* YOUR INSTRUCTIONS: Return exactly the span of lines in the following data that opens with the line containing "X98926932Y-89091652D02*" and closes with the line containing "X105722847Y-95273945D01*". Include nothing else.

* PROVIDED RECORDS:
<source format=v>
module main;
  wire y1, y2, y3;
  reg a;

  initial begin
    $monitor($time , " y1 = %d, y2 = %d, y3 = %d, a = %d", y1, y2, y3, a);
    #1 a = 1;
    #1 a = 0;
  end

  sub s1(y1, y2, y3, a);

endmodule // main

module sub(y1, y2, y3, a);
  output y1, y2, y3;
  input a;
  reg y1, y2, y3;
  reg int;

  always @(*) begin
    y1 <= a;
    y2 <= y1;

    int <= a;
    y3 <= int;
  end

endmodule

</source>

...

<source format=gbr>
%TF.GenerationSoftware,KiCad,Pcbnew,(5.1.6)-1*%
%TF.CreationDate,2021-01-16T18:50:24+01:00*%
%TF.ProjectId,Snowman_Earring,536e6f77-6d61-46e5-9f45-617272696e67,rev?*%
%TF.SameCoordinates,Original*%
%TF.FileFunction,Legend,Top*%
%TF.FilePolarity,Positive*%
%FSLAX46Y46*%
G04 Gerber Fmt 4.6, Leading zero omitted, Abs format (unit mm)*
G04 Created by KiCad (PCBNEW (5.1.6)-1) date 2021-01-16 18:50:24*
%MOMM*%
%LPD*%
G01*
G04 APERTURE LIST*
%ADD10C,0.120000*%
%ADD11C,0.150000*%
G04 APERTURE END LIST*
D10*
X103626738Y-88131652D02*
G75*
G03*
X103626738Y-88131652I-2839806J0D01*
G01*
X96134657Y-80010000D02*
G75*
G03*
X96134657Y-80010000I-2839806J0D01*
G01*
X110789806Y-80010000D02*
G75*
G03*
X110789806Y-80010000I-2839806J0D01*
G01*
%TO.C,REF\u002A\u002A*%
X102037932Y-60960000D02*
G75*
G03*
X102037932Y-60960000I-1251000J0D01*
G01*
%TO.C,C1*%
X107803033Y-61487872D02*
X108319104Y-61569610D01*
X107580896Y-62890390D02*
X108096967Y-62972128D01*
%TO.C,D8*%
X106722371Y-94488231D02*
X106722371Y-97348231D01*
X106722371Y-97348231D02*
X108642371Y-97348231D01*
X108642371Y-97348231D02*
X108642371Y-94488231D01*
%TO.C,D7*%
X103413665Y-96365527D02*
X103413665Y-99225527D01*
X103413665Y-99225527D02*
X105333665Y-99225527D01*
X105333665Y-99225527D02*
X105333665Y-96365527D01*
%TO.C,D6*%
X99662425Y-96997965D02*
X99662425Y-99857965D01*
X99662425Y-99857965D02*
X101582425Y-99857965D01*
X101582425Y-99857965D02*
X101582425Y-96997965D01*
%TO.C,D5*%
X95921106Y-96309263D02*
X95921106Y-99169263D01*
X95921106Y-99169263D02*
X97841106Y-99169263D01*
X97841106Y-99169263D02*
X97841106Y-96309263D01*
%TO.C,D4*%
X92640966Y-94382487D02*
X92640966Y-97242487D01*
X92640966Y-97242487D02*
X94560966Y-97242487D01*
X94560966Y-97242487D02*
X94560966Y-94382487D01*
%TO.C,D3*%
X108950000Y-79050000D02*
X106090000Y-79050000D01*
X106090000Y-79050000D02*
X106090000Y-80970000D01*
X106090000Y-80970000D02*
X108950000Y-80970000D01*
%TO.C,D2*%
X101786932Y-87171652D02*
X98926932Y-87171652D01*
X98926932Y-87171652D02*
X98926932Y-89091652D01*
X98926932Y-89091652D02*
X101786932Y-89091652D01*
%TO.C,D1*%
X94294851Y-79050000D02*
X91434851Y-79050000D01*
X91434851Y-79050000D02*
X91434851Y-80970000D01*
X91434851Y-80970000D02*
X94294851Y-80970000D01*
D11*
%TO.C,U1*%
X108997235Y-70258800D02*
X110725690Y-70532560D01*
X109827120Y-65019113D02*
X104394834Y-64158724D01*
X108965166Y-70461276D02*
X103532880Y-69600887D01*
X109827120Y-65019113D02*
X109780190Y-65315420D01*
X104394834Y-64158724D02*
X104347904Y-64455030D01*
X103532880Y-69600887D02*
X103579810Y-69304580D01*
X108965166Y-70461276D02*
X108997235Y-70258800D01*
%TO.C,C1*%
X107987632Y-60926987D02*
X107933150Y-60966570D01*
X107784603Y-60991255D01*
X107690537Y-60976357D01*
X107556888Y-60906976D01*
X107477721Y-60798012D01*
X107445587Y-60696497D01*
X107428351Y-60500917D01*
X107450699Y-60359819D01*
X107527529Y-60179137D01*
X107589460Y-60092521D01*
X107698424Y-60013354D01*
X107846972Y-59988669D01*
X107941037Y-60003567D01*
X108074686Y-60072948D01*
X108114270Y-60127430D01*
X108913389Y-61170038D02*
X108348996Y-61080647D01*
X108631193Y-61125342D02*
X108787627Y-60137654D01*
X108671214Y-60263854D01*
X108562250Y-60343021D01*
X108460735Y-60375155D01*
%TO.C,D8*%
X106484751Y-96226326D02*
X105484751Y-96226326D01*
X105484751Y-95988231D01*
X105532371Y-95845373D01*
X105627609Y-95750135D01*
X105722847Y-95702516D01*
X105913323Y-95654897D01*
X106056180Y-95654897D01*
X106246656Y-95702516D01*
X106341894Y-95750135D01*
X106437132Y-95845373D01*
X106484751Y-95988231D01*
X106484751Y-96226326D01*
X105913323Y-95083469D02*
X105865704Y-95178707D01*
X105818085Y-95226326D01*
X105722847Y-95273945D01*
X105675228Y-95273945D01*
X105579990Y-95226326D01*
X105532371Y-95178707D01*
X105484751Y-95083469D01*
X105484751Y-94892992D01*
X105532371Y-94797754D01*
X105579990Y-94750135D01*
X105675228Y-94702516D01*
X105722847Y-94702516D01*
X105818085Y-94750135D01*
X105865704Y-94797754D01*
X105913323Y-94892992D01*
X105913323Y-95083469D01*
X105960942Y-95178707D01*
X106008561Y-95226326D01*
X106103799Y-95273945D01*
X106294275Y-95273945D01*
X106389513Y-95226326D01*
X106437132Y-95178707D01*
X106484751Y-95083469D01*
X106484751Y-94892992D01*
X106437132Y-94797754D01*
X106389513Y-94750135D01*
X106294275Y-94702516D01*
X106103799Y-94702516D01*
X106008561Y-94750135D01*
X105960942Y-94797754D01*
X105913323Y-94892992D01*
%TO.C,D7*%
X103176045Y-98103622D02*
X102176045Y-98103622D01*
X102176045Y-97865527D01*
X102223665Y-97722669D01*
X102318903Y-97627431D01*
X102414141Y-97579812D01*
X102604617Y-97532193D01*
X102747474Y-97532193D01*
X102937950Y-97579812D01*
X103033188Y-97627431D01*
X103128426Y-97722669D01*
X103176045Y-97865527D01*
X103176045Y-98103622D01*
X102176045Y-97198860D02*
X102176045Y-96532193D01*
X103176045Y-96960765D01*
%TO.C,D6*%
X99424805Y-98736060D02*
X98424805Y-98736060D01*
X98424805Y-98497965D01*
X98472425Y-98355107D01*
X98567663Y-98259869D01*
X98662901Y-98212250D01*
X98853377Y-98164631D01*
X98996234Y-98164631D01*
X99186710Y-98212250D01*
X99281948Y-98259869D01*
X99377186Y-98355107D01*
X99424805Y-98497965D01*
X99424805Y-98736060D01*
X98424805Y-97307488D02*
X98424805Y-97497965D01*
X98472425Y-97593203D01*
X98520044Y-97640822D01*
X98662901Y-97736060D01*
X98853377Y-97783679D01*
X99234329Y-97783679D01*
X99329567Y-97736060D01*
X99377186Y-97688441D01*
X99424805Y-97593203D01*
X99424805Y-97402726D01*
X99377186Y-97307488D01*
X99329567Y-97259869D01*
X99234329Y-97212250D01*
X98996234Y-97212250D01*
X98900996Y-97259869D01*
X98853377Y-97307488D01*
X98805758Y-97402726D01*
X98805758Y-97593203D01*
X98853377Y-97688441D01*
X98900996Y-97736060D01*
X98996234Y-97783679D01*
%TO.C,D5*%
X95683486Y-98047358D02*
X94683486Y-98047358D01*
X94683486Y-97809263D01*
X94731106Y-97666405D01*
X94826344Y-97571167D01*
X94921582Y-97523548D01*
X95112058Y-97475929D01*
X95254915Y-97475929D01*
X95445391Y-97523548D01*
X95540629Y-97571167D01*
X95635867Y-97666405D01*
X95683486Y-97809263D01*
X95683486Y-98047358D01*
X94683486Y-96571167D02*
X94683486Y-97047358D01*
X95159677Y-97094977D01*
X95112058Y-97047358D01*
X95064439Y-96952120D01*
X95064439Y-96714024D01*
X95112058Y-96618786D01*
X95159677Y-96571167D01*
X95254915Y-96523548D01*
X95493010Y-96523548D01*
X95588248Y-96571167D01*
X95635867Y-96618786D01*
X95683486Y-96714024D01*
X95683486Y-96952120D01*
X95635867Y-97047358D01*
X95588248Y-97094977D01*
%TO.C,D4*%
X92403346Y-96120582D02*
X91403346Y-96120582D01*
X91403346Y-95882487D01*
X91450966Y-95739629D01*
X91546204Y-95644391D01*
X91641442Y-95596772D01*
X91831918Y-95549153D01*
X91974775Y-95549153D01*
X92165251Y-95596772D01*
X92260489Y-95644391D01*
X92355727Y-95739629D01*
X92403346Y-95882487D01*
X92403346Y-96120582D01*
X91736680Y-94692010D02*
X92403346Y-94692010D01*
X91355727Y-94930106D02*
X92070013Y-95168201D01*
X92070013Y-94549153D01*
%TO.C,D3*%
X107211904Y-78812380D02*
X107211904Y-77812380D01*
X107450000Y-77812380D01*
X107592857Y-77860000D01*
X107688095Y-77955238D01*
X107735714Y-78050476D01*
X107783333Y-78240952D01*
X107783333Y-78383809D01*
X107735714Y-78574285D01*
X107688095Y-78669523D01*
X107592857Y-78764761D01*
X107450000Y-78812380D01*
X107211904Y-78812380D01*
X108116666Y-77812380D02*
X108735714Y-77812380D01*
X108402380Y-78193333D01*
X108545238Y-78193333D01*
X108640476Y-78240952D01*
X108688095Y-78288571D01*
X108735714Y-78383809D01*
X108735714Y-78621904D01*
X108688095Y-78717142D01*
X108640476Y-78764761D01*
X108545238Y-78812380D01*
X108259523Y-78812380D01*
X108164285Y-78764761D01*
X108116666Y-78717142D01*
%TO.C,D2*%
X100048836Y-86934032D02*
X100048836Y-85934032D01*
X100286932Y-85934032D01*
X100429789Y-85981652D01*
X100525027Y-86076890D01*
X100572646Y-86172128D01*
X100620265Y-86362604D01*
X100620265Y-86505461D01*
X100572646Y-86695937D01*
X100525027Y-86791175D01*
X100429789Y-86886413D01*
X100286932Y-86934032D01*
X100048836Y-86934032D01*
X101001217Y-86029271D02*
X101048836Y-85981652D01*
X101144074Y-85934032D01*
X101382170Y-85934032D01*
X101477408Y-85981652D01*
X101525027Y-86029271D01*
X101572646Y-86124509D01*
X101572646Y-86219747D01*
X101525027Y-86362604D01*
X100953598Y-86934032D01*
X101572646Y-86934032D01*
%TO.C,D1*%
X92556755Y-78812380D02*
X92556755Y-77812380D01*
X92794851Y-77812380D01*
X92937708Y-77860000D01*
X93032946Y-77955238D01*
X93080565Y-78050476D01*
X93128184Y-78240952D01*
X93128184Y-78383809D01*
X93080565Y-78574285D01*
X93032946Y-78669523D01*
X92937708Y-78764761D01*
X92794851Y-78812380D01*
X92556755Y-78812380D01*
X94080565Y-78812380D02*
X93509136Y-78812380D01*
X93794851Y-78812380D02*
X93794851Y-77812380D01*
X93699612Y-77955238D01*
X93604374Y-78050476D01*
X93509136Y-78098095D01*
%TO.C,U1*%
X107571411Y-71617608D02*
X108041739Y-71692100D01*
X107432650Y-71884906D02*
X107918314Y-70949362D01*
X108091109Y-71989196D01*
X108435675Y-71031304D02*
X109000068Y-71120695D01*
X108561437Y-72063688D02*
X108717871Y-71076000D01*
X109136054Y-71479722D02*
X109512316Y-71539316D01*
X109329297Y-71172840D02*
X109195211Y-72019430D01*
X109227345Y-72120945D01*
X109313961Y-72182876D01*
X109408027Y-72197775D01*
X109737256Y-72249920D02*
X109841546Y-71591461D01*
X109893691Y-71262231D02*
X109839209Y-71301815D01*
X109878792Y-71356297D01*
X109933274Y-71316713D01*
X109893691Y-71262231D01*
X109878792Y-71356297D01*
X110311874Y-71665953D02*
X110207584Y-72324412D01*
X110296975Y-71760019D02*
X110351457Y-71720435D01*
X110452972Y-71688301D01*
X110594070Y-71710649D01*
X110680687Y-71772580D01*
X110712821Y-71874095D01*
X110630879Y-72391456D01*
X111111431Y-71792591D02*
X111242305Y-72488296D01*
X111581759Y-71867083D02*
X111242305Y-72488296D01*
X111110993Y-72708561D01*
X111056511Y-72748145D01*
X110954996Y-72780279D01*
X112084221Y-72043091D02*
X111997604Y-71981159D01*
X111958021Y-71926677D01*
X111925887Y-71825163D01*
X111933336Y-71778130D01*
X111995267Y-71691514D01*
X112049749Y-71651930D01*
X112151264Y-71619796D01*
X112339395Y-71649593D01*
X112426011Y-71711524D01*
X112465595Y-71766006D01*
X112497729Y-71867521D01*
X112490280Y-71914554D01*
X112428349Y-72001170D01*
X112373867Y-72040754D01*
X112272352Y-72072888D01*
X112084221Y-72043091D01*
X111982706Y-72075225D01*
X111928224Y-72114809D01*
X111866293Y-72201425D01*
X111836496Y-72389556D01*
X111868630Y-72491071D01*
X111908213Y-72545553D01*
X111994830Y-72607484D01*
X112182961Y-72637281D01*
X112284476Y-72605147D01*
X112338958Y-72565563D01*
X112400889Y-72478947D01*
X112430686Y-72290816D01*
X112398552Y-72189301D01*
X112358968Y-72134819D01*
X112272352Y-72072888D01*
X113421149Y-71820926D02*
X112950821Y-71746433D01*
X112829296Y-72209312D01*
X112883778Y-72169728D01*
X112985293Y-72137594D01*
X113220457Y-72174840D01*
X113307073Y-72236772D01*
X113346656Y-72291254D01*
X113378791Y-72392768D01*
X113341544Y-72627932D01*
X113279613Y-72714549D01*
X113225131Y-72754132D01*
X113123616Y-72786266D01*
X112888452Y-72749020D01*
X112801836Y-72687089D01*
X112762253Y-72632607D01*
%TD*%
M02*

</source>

* ANSWER SPACE:
X98926932Y-89091652D02*
X101786932Y-89091652D01*
%TO.C,D1*%
X94294851Y-79050000D02*
X91434851Y-79050000D01*
X91434851Y-79050000D02*
X91434851Y-80970000D01*
X91434851Y-80970000D02*
X94294851Y-80970000D01*
D11*
%TO.C,U1*%
X108997235Y-70258800D02*
X110725690Y-70532560D01*
X109827120Y-65019113D02*
X104394834Y-64158724D01*
X108965166Y-70461276D02*
X103532880Y-69600887D01*
X109827120Y-65019113D02*
X109780190Y-65315420D01*
X104394834Y-64158724D02*
X104347904Y-64455030D01*
X103532880Y-69600887D02*
X103579810Y-69304580D01*
X108965166Y-70461276D02*
X108997235Y-70258800D01*
%TO.C,C1*%
X107987632Y-60926987D02*
X107933150Y-60966570D01*
X107784603Y-60991255D01*
X107690537Y-60976357D01*
X107556888Y-60906976D01*
X107477721Y-60798012D01*
X107445587Y-60696497D01*
X107428351Y-60500917D01*
X107450699Y-60359819D01*
X107527529Y-60179137D01*
X107589460Y-60092521D01*
X107698424Y-60013354D01*
X107846972Y-59988669D01*
X107941037Y-60003567D01*
X108074686Y-60072948D01*
X108114270Y-60127430D01*
X108913389Y-61170038D02*
X108348996Y-61080647D01*
X108631193Y-61125342D02*
X108787627Y-60137654D01*
X108671214Y-60263854D01*
X108562250Y-60343021D01*
X108460735Y-60375155D01*
%TO.C,D8*%
X106484751Y-96226326D02*
X105484751Y-96226326D01*
X105484751Y-95988231D01*
X105532371Y-95845373D01*
X105627609Y-95750135D01*
X105722847Y-95702516D01*
X105913323Y-95654897D01*
X106056180Y-95654897D01*
X106246656Y-95702516D01*
X106341894Y-95750135D01*
X106437132Y-95845373D01*
X106484751Y-95988231D01*
X106484751Y-96226326D01*
X105913323Y-95083469D02*
X105865704Y-95178707D01*
X105818085Y-95226326D01*
X105722847Y-95273945D01*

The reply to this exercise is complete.